Students will complete two major writing assignments throughout this unit. The first will be writing their own imaginative survival narrative. Throughout the unit, students will keep a journal using various prompts that I provide. Students will use the prompts to help them with their journals and to help them express their feelings in writing. I will copy the introduction from
Children in the Holocaust and World War II: their secret diaries
for students to read. The introduction discusses why journals and diaries are so important and what purpose they serve for the writer. Laurel Holliday writes that children wrote “from loneliness” to gain the “courage to go on,” as well as “a way of testifying to the unspeakable evils perpetrated by the Nazi criminals.” She also states that the children used the diaries “to resist humiliation and oppression” and to analyze themselves both psychologically and emotionally.

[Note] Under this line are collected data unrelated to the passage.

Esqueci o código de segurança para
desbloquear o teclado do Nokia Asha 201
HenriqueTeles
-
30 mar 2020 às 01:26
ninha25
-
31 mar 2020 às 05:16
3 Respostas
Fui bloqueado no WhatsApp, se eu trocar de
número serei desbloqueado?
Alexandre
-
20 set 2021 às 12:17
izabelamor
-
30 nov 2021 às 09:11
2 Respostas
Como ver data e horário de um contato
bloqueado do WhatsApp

Further, the diaries “served most of the children as outlets for anger and rage… [providing] a way of finding meaning and purpose in the chaos with which they were surrounded” (xv-xvi). Students need not have lived during the Holocaust to relate to these reasons. With all that is going on in their lives and the world today, a diary will be an excellent way to deal with things.
We will look at elements of a narrative, and the subject of their narrative must come from something that actually took place in their life. They may use their journals as springboards for their narrative. Using the texts as a model, students will take their true-life experience and share it through a fictional story, written as if it were true. Hopefully students will find that they can “talk” easier about the subject through fiction. Maybe they will feel safer to share the event/experience, and with any luck find closure on the matter.

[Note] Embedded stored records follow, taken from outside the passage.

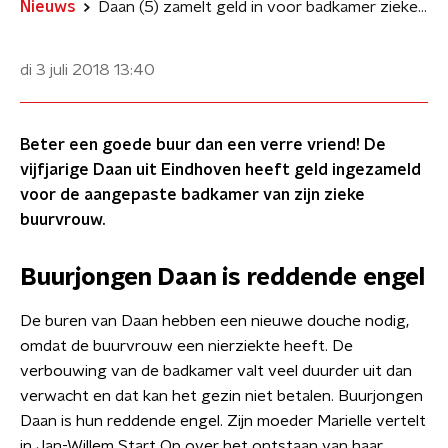
Nieuws
Daan (5) zamelt geld in voor badkamer zieke buurvrouw
di 3 juli 2018
13:40
Beter een goede buur dan een verre vriend! De
vijfjarige Daan uit Eindhoven heeft geld ingezameld
voor de aangepaste badkamer van zijn zieke
buurvrouw.
Buurjongen Daan is reddende engel
De buren van Daan hebben een nieuwe douche nodig,
omdat de buurvrouw een nierziekte heeft. De
verbouwing van de badkamer valt veel duurder uit dan
verwacht en dat kan het gezin niet betalen. Buurjongen
Daan is hun reddende engel. Zijn moeder Marielle vertelt
in Jan-Willem Start Op over het ontstaan van haar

The second writing assignment will be a compare/contrast essay. Students will compare two of the texts that we’ve read, but they may not compare one diary to another. I want them to choose the diaries and
Maus
or
Fragments
or pick
Maus
and
Fragments
. Students will use the block comparison structure rather than comparing the texts point by point. They will pick three aspects to compare and contrast. For example, they may choose to compare the structure, the voice, and the style of both texts. As their critical thinking skills improve, so will their ability to articulate their thoughts in writing. I will give them a grading rubric before they begin the writing so they know exactly what to include.